Data in this exercise:
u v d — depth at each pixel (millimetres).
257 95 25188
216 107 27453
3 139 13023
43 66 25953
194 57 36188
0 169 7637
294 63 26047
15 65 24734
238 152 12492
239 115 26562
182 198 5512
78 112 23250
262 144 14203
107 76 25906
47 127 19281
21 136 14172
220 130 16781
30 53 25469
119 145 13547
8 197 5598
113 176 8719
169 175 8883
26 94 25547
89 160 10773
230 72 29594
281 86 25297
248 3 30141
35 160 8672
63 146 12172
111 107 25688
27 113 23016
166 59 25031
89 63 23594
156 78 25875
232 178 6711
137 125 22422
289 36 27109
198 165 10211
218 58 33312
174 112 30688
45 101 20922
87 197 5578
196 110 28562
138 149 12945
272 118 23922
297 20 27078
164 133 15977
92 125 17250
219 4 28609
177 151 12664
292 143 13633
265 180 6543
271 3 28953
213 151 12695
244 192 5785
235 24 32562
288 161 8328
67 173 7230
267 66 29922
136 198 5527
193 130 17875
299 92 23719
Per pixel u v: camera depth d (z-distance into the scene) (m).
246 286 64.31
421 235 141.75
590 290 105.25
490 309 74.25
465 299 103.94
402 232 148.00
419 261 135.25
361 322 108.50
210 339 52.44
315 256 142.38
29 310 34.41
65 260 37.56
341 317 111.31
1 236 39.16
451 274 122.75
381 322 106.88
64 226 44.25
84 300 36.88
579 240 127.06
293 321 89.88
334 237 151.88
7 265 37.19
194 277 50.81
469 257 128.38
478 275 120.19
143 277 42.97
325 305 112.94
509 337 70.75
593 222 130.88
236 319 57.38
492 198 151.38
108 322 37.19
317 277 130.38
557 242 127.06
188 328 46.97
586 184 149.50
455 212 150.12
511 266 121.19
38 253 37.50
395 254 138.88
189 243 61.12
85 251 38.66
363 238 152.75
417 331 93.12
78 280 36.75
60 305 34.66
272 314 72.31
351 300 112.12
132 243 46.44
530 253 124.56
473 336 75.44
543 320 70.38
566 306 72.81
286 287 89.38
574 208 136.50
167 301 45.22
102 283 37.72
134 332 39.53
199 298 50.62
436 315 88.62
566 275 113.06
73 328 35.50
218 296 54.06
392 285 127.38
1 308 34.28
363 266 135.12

What you need to do: Up to and including the line that contains "35 160 8672", output the records above exactly, beginning with their first line.

Solution to the exercise:
u v d — depth at each pixel (millimetres).
257 95 25188
216 107 27453
3 139 13023
43 66 25953
194 57 36188
0 169 7637
294 63 26047
15 65 24734
238 152 12492
239 115 26562
182 198 5512
78 112 23250
262 144 14203
107 76 25906
47 127 19281
21 136 14172
220 130 16781
30 53 25469
119 145 13547
8 197 5598
113 176 8719
169 175 8883
26 94 25547
89 160 10773
230 72 29594
281 86 25297
248 3 30141
35 160 8672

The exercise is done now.